A l’inverse les hommes dégagent une forme d’animalité. L’homo érotisme est omniprésent. Les corps sont nus, souvent filmés à hauteur d’épaules ou de hanches, la peau dorée, les muscles saillants. Les baises sont bestiales (peu importe qui prend l‘autre, dans une voiture ou dans un lit, pour consoler un veuf ou prouver son lien amoureux).
Mais dans ce cadre grisâtre, entre quelques moments où les personnages s’entrechoquent, le film raconte la vie d’un homme déchiré. Un ancien sauveteur de plage (où les vagues sont périlleuses) qui a échoué à sauver le compagnon de celui qui va devenir le sien. Un brésilien, brun, et un allemand, blond, hantés par ce passé, par cet accident déclencheur. La mort les a réunis. Deux noyés qui s’embrassent.
Une histoire d’amour compliquée, qui exige des sacrifices. Deux hommes qui s’attachent l’un à l’autre. Cependant celui qui a quitté son pays a rompu les amarres. Coupé en deux, il recherche toujours le soleil, la plage, mais, intégré dans son nouveau pays, il a détruit les ponts qui le reliaient à ses racines jusqu’à en oublier sa mère et son frère.
Le frère est le troisième homme. Il surgit comme un fantôme, abandonné, immature.
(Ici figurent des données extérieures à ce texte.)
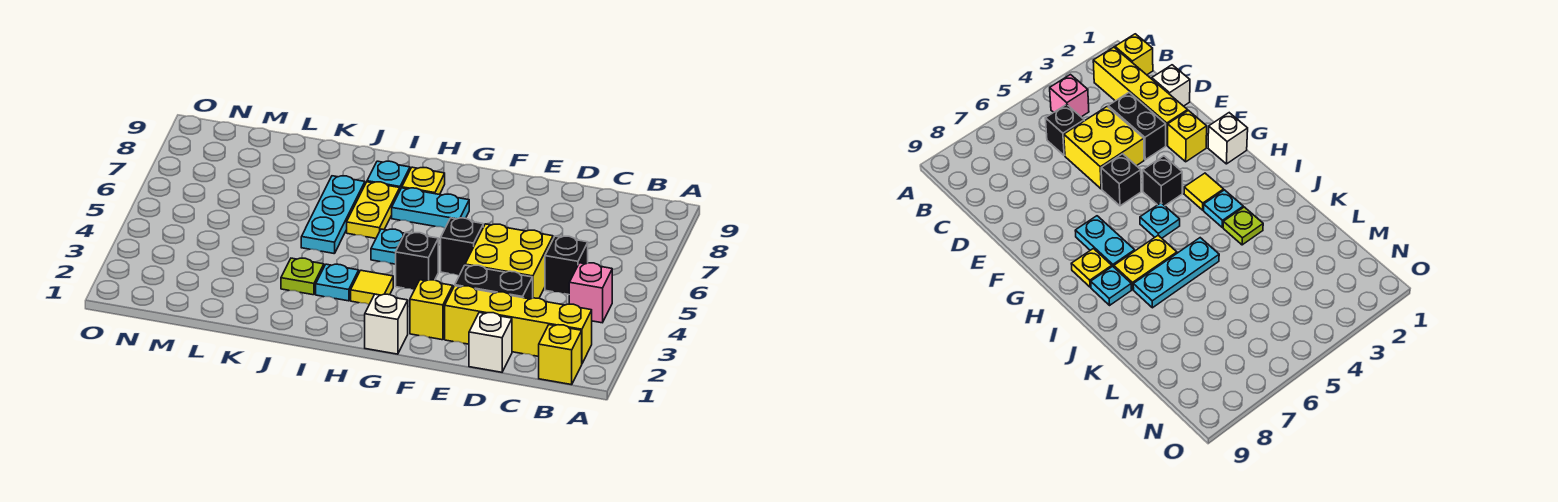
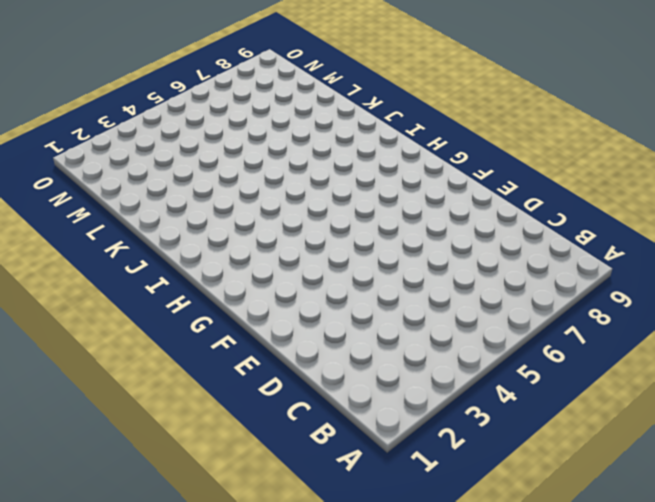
none -> yellow 1x1 brick [539,325,582,385]
none -> yellow 1x4 brick [445,286,592,363]
none -> pink 1x1 brick [569,263,612,323]

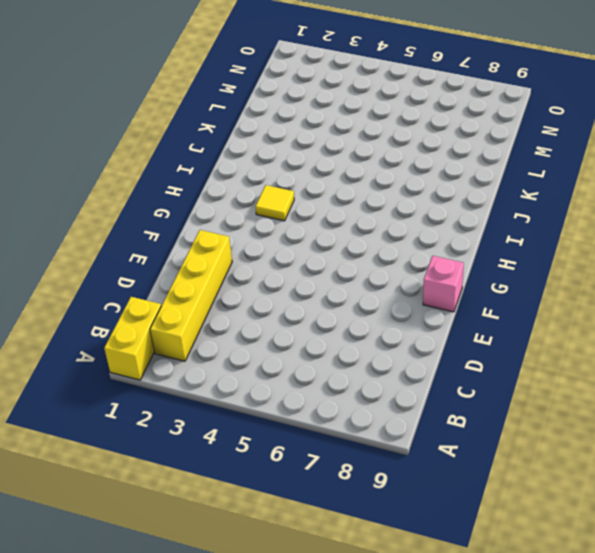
yellow 1x2 brick [104,297,161,380] -> yellow 1x1 brick [539,325,582,385]
pink 1x1 brick [423,256,464,312] -> pink 1x1 brick moved to [569,263,612,323]
none -> black 1x1 brick [545,236,588,295]
none -> white 1x1 brick [469,313,512,372]
none -> black 1x2 brick [455,265,533,299]

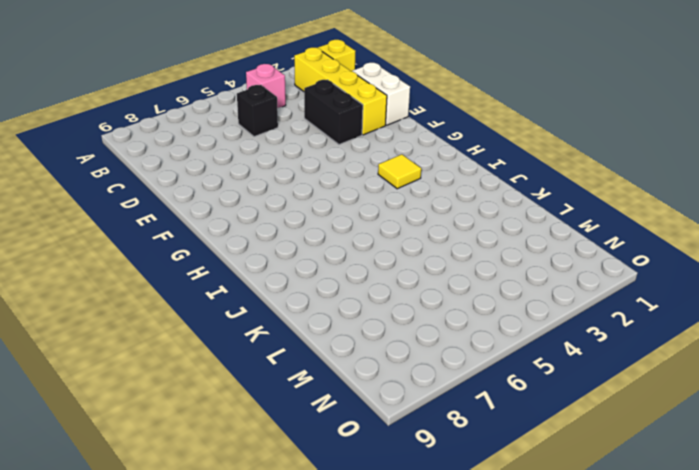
white 1x2 brick [352,63,410,125] -> white 1x1 brick [469,313,512,372]
none -> yellow 2x2 brick [465,224,553,298]
none -> yellow 1x1 brick [410,280,453,340]
none -> black 1x1 brick [441,218,483,275]

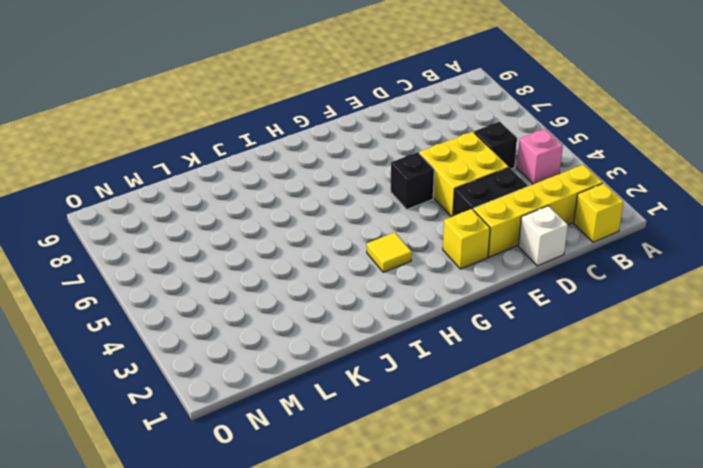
none -> white 1x1 brick [365,294,408,354]
none -> black 1x1 brick [396,232,438,290]
none -> cyan 1x2 plate [392,188,469,228]

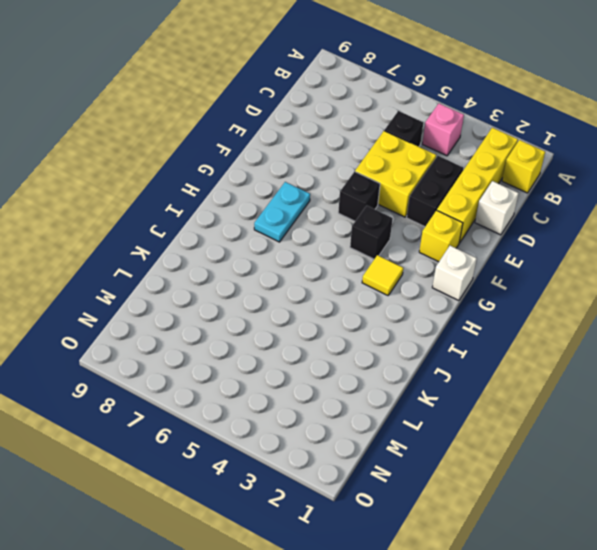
none -> cyan 1x1 plate [371,229,405,264]
none -> yellow 1x1 plate [402,167,445,195]
none -> cyan 1x1 plate [316,264,359,301]

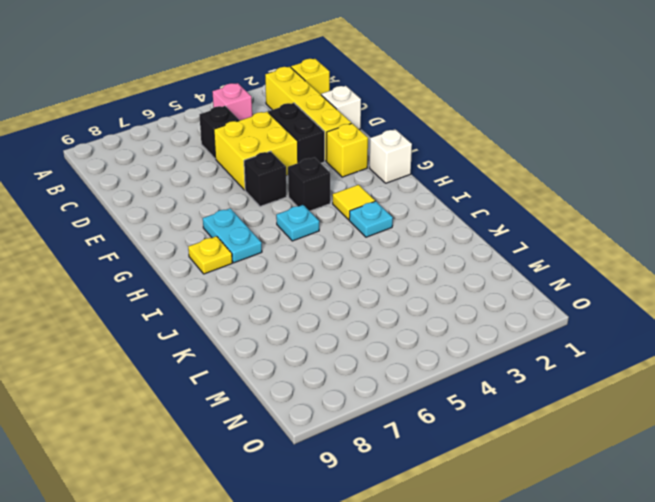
none -> yellow 1x2 plate [347,182,400,238]
none -> cyan 1x1 plate [367,161,410,190]
none -> lime 1x1 plate [281,258,324,295]

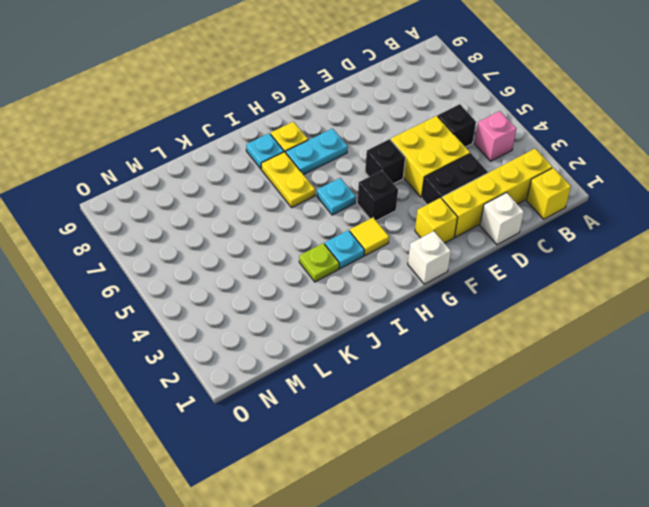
none -> cyan 1x3 plate [301,176,365,254]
Dans ce monde où les femmes sont rares, où apparaissent furtivement, il est triplement étranger : brésilien, hétérosexuel, orphelin.
Mais l’arrivée de cet intrus ne sert pas le scénario, qui se détache de son personnage central pour se partager entre trois existences solitaires. Les lignes de fuite qui composaient le cadrage des plans font place à un film en fuite vers une fin éthérée. Tout devient plus gris, plus mélancolique. Il n’y a plus de lumière ni d’éclats de vie. L’assimilation à Berlin et l’affirmation de soi les ont conduit à destination, loin de Fortaleza.
Pour que le bonheur soit parfait, il faut une plage. Une drôle de plage où la mer s’est retirée. Alors s’achève la route. Un passeur, deux immigrés. Un ex, un frère, et un sauveteur qui n’a finalement sauvé que lui-même. Au début la musique était rock electro, les motos faisaient des chevauchées sauvages dans les dunes brésiliennes. A la fin, la musique est plus douce, les motos filent tranquillement sur une autoroute. La Plage du futur c’est ce rivage où tout est apaisé. Où chacun peut vivre sa vie comme il veut.